--- START ---

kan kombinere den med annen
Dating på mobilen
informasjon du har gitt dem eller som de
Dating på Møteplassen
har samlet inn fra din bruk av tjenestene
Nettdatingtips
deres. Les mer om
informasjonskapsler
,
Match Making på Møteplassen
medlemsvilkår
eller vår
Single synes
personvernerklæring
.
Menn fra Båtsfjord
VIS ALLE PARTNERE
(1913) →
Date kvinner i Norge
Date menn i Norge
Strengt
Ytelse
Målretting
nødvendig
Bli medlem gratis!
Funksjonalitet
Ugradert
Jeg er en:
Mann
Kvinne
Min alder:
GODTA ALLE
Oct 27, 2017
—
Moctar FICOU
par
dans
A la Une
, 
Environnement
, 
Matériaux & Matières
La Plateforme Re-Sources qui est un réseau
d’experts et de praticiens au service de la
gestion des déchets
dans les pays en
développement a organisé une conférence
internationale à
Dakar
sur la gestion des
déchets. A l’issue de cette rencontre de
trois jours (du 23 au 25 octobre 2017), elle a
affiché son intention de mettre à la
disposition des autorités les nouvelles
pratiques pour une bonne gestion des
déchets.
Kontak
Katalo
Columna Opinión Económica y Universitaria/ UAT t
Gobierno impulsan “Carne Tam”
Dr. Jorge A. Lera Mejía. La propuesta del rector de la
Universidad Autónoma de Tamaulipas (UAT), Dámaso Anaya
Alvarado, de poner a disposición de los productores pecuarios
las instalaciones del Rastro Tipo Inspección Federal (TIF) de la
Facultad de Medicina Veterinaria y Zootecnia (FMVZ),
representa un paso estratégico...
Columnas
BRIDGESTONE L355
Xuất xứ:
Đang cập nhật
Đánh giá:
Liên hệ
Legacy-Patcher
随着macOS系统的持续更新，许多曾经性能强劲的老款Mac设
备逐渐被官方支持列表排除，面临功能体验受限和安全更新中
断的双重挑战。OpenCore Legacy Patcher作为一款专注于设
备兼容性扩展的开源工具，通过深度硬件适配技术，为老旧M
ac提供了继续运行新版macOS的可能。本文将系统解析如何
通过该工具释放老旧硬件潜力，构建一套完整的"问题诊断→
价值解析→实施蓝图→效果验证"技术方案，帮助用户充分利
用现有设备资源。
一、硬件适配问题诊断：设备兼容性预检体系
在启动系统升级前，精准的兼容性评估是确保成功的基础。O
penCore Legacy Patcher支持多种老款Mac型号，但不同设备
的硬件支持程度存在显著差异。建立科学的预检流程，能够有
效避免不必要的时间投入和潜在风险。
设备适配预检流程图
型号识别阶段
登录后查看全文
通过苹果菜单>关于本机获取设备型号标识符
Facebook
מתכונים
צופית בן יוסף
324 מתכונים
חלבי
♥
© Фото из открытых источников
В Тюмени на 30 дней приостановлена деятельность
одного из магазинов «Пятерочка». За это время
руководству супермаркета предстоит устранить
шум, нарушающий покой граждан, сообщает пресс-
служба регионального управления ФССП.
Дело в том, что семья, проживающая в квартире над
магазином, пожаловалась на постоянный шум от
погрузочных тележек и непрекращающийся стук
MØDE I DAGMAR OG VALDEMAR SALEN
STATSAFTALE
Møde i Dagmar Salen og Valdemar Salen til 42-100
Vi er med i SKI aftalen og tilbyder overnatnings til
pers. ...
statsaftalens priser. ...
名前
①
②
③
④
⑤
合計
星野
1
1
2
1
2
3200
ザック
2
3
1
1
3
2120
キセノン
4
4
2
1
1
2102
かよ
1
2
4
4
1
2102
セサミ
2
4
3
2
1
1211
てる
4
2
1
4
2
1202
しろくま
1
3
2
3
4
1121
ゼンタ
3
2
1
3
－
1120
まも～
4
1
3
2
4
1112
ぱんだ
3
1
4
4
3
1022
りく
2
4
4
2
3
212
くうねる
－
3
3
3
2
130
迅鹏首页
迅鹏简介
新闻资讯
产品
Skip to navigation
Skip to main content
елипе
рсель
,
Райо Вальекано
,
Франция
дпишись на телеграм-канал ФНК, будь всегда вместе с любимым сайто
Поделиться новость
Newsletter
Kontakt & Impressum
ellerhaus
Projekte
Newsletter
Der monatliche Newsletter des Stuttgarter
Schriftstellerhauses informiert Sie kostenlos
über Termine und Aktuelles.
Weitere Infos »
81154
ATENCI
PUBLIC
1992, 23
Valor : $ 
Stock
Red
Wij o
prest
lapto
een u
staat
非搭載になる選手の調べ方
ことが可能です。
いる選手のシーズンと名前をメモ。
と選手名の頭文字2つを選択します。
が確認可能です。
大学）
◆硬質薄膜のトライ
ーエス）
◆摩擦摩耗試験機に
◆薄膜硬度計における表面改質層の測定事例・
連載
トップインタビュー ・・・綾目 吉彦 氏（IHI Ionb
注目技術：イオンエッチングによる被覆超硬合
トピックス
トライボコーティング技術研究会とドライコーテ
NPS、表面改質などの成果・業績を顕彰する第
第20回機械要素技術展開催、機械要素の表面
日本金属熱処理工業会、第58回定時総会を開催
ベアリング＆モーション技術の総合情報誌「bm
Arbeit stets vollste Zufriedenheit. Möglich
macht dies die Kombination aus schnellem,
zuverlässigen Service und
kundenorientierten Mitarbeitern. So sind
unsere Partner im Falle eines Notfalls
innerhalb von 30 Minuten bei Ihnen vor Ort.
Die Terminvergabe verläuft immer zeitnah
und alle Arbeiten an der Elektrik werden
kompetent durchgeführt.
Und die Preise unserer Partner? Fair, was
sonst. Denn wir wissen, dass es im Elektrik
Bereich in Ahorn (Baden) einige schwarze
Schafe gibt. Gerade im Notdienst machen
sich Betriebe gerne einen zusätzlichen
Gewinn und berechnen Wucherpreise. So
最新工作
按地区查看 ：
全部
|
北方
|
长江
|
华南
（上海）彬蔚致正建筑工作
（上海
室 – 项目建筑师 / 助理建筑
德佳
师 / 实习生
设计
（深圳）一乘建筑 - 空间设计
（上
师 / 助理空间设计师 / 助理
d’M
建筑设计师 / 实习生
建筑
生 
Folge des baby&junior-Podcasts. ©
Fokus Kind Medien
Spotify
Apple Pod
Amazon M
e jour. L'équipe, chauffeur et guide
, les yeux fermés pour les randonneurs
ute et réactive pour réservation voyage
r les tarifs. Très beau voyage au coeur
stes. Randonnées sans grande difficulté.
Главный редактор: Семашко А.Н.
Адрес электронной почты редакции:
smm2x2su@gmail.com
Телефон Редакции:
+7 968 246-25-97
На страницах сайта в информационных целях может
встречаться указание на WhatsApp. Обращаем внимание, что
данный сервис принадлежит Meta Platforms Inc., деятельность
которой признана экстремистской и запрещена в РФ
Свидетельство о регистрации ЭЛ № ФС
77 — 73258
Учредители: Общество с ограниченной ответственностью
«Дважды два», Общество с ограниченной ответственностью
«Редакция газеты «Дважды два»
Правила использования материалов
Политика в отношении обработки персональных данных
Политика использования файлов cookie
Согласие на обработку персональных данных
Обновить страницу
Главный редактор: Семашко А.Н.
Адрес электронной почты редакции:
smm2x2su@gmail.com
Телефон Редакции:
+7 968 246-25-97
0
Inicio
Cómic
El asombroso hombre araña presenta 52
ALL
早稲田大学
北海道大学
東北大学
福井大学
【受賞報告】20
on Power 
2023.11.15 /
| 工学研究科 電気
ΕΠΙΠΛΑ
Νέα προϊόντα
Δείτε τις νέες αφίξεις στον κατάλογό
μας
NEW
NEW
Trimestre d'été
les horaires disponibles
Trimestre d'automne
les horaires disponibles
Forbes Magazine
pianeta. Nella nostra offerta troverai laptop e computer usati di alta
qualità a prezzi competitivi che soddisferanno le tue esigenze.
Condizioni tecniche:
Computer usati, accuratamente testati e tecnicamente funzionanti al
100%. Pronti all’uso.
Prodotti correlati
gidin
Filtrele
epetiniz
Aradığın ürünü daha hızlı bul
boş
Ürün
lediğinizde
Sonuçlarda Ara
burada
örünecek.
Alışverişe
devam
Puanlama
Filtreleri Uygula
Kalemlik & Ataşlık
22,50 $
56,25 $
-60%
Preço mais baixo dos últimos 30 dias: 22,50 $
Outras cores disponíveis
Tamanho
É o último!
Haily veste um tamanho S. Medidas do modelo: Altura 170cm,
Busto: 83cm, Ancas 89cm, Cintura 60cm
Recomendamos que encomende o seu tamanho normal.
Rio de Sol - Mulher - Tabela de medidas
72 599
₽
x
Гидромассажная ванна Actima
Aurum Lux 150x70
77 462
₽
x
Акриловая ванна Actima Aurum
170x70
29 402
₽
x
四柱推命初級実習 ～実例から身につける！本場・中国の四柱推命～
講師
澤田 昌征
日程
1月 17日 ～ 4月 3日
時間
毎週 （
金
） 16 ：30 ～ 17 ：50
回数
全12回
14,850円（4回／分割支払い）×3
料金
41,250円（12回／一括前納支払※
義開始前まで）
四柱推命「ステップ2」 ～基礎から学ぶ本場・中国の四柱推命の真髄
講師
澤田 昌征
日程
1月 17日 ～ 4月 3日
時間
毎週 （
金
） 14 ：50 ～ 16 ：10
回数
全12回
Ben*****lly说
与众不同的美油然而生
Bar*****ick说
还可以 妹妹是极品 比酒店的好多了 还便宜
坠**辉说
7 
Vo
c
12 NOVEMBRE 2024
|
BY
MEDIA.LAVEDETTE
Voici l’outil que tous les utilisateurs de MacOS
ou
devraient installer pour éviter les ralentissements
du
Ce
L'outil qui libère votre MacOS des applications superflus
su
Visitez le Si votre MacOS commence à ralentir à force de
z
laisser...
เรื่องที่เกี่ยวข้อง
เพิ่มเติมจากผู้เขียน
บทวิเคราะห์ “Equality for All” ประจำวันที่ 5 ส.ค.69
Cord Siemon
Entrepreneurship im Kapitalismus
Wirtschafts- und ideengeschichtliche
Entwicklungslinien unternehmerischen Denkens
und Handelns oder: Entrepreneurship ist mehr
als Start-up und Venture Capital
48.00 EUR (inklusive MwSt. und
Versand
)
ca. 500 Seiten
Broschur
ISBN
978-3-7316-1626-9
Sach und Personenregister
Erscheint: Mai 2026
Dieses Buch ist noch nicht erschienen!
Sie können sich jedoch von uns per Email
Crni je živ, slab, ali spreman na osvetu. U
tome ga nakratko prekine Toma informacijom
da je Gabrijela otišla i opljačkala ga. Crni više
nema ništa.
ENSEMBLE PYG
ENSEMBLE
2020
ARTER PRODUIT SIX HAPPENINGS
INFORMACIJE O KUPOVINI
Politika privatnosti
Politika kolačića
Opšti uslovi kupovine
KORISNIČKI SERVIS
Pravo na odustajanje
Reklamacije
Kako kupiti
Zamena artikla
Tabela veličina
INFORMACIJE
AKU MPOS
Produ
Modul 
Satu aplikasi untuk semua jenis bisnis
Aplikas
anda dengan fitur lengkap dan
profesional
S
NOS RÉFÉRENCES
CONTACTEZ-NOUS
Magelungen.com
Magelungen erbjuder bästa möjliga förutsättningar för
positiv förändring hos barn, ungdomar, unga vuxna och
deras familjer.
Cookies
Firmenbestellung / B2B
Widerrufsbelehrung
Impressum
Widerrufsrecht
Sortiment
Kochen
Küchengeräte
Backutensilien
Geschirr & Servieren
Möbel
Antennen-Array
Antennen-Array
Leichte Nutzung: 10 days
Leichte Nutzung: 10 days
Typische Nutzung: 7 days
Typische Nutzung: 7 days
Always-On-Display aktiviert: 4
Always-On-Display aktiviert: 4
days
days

--- END ---

What is being asked »
Revise the records from the start through the line containing "La Plateforme Re-Sources qui est un réseau", putting "Sverige" wherever "Norge" appears and changing nothing else.

Result of this task »
kan kombinere den med annen
Dating på mobilen
informasjon du har gitt dem eller som de
Dating på Møteplassen
har samlet inn fra din bruk av tjenestene
Nettdatingtips
deres. Les mer om
informasjonskapsler
,
Match Making på Møteplassen
medlemsvilkår
eller vår
Single synes
personvernerklæring
.
Menn fra Båtsfjord
VIS ALLE PARTNERE
(1913) →
Date kvinner i Sverige
Date menn i Sverige
Strengt
Ytelse
Målretting
nødvendig
Bli medlem gratis!
Funksjonalitet
Ugradert
Jeg er en:
Mann
Kvinne
Min alder:
GODTA ALLE
Oct 27, 2017
—
Moctar FICOU
par
dans
A la Une
, 
Environnement
, 
Matériaux & Matières
La Plateforme Re-Sources qui est un réseau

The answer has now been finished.